Activity:
Pull every line with "exclusively" from the entries below.

Transcribed page contents:

● ● ● ● ● ● ●

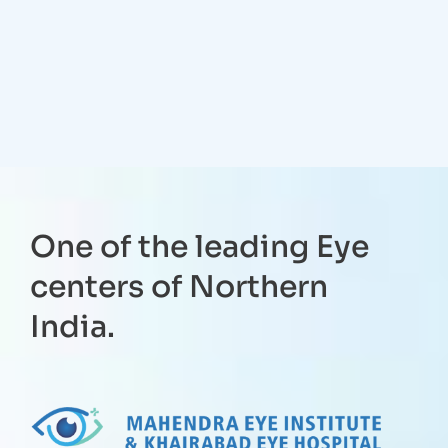
One of the leading Eye
centers of Northern
India.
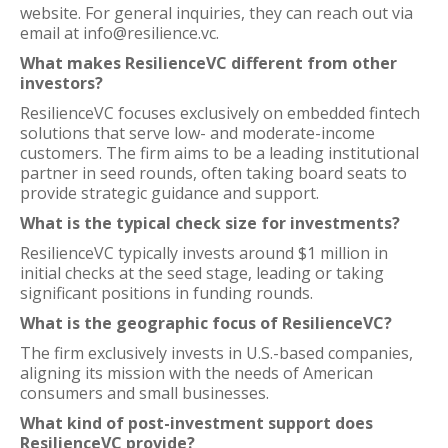
website. For general inquiries, they can reach out via
email at info@resilience.vc.
What makes ResilienceVC different from other
investors?
ResilienceVC focuses exclusively on embedded fintech
solutions that serve low- and moderate-income
customers. The firm aims to be a leading institutional
partner in seed rounds, often taking board seats to
provide strategic guidance and support.
What is the typical check size for investments?
ResilienceVC typically invests around $1 million in
initial checks at the seed stage, leading or taking
significant positions in funding rounds.
What is the geographic focus of ResilienceVC?
The firm exclusively invests in U.S.-based companies,
aligning its mission with the needs of American
consumers and small businesses.
What kind of post-investment support does
ResilienceVC provide?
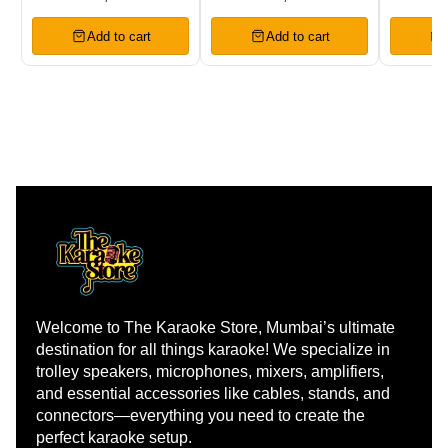
Premier Vocal
Wireless
Chann
Wireless
Microphones
Wirele
Add to cart
Add to cart
Microphones
Welcome to The Karaoke Store, Mumbai’s ultimate 
destination for all things karaoke! We specialize in 
trolley speakers, microphones, mixers, amplifiers, 
and essential accessories like cables, stands, and 
connectors—everything you need to create the 
perfect karaoke setup.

● ● ● ● ● ● ●

Answer to this exercise:
ResilienceVC focuses exclusively on embedded fintech
The firm exclusively invests in U.S.-based companies,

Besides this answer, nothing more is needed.